O júri oficial desta edição do MDOC — Festival Internacional de Documentário de Melgaço foi composto por Aida Vallejo, professora de cinema na Universidade do País Basco; Anna Huth, diretora do Instituto de Cinema e Artes Teatrais da Universidade da Silésia, Polónia; Carlos Natálio, professor de cinema, crítico e fundador do site de cinefilia À Pala de Walsh; Juan Pablo Gonzalez, realizador de cinema e professor na Cal Arts; Marion Schimidt, co-diretora da Documentary Association of Europe (DAE).

Resta acrescentar que os prémios Jean-Loup Passek (1936-2016) pretendem não só homenagear o crítico francês, antigo responsável no Centro Georges Pompidou, em Paris, mas também, o investigador e colecionador de tudo que esteja relacionado com a Sétima Arte. Passek ajudou a fazer pontes culturais e cinematográficas entre o Museu de Cinema de Melgaço, em parceria com o Festival Internacional de Cinema de La Rochelle, no sudoeste de França, onde foi vários anos seu diretor e mentor.
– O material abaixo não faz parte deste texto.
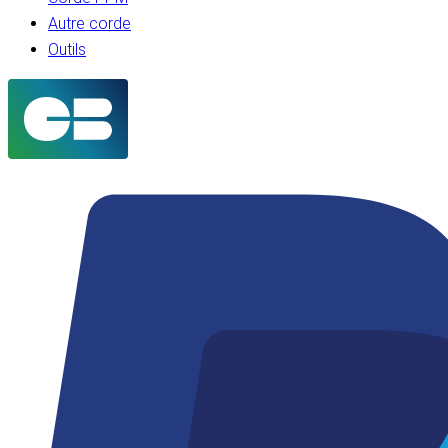
Autre corde
Outils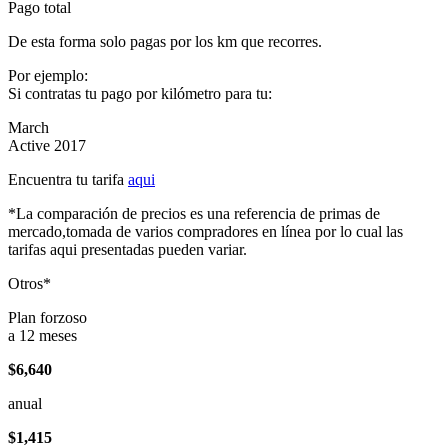
Pago total
De esta forma solo pagas por los km que recorres.
Por ejemplo:
Si contratas tu pago por kilómetro para tu:
March
Active 2017
Encuentra tu tarifa
aqui
*La comparación de precios es una referencia de primas de
mercado,tomada de varios compradores en línea por lo cual las
tarifas aqui presentadas pueden variar.
Otros*
Plan forzoso
a 12 meses
$6,640
anual
$1,415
Este MDOC é organizado pela Associação Ao Norte e pela Câmara Municipal de Melgaço. “O Festival é um contributo fundamental para  a descentralização cultural, uma forma de promover a região e trazer até nós o melhor documentário produzido no Mundo”,  resumiu, ao 7Margens, Manoel Batista, presidente da Câmara de Melgaço, que desde o início do certame (2014) acompanha de perto este evento cultural localizado no Alto Minho. “Fazemos o impensável no sítio [do país] mais impensável, mas é uma alegria e um privilégio.”